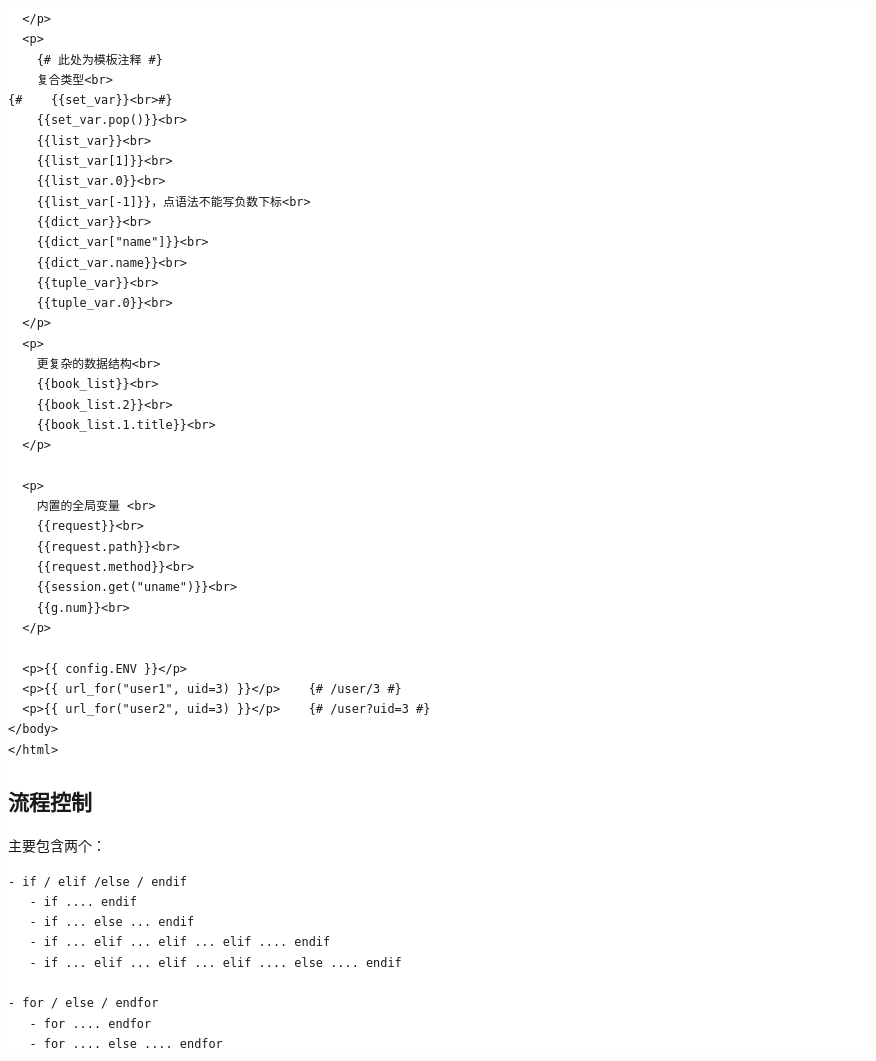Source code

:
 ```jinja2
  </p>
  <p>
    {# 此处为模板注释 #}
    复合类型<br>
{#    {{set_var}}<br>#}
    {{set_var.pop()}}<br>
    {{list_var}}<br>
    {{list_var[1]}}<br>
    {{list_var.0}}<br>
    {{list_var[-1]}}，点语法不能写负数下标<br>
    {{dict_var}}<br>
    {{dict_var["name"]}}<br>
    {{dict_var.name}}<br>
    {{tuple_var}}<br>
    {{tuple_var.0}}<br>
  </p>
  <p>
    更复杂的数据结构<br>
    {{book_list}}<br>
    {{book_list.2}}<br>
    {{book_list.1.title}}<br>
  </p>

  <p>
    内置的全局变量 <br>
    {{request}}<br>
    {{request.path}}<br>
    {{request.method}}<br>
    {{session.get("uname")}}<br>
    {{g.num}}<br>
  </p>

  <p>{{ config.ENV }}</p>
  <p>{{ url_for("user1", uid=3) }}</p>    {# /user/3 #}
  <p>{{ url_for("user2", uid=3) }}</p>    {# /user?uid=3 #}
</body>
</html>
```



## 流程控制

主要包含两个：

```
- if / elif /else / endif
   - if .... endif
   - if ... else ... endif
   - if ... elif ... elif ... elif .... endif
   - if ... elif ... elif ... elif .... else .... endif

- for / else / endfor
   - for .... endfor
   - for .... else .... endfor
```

+++++

_EXERCISE BRIEF_. Every line of the listing must be reproduced exactly, though the pictures are to be left out.

_EXERCISE OUTPUT_.
Source code

:
 ```jinja2
  </p>
  <p>
    {# 此处为模板注释 #}
    复合类型<br>
{#    {{set_var}}<br>#}
    {{set_var.pop()}}<br>
    {{list_var}}<br>
    {{list_var[1]}}<br>
    {{list_var.0}}<br>
    {{list_var[-1]}}，点语法不能写负数下标<br>
    {{dict_var}}<br>
    {{dict_var["name"]}}<br>
    {{dict_var.name}}<br>
    {{tuple_var}}<br>
    {{tuple_var.0}}<br>
  </p>
  <p>
    更复杂的数据结构<br>
    {{book_list}}<br>
    {{book_list.2}}<br>
    {{book_list.1.title}}<br>
  </p>

  <p>
    内置的全局变量 <br>
    {{request}}<br>
    {{request.path}}<br>
    {{request.method}}<br>
    {{session.get("uname")}}<br>
    {{g.num}}<br>
  </p>

  <p>{{ config.ENV }}</p>
  <p>{{ url_for("user1", uid=3) }}</p>    {# /user/3 #}
  <p>{{ url_for("user2", uid=3) }}</p>    {# /user?uid=3 #}
</body>
</html>
```



## 流程控制

主要包含两个：

```
- if / elif /else / endif
   - if .... endif
   - if ... else ... endif
   - if ... elif ... elif ... elif .... endif
   - if ... elif ... elif ... elif .... else .... endif

- for / else / endfor
   - for .... endfor
   - for .... else .... endfor
```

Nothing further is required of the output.